### [Records]
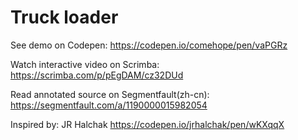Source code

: # Truck loader

See demo on Codepen: https://codepen.io/comehope/pen/vaPGRz

Watch interactive video on Scrimba: https://scrimba.com/p/pEgDAM/cz32DUd

Read annotated source on Segmentfault(zh-cn): https://segmentfault.com/a/1190000015982054

Inspired by: JR Halchak https://codepen.io/jrhalchak/pen/wKXqqX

### [About this exercise]
Every record above should reappear exactly, with the pictures gone.

### [Result of this task]
Source code

: # Truck loader

See demo on Codepen: https://codepen.io/comehope/pen/vaPGRz

Watch interactive video on Scrimba: https://scrimba.com/p/pEgDAM/cz32DUd

Read annotated source on Segmentfault(zh-cn): https://segmentfault.com/a/1190000015982054

Inspired by: JR Halchak https://codepen.io/jrhalchak/pen/wKXqqX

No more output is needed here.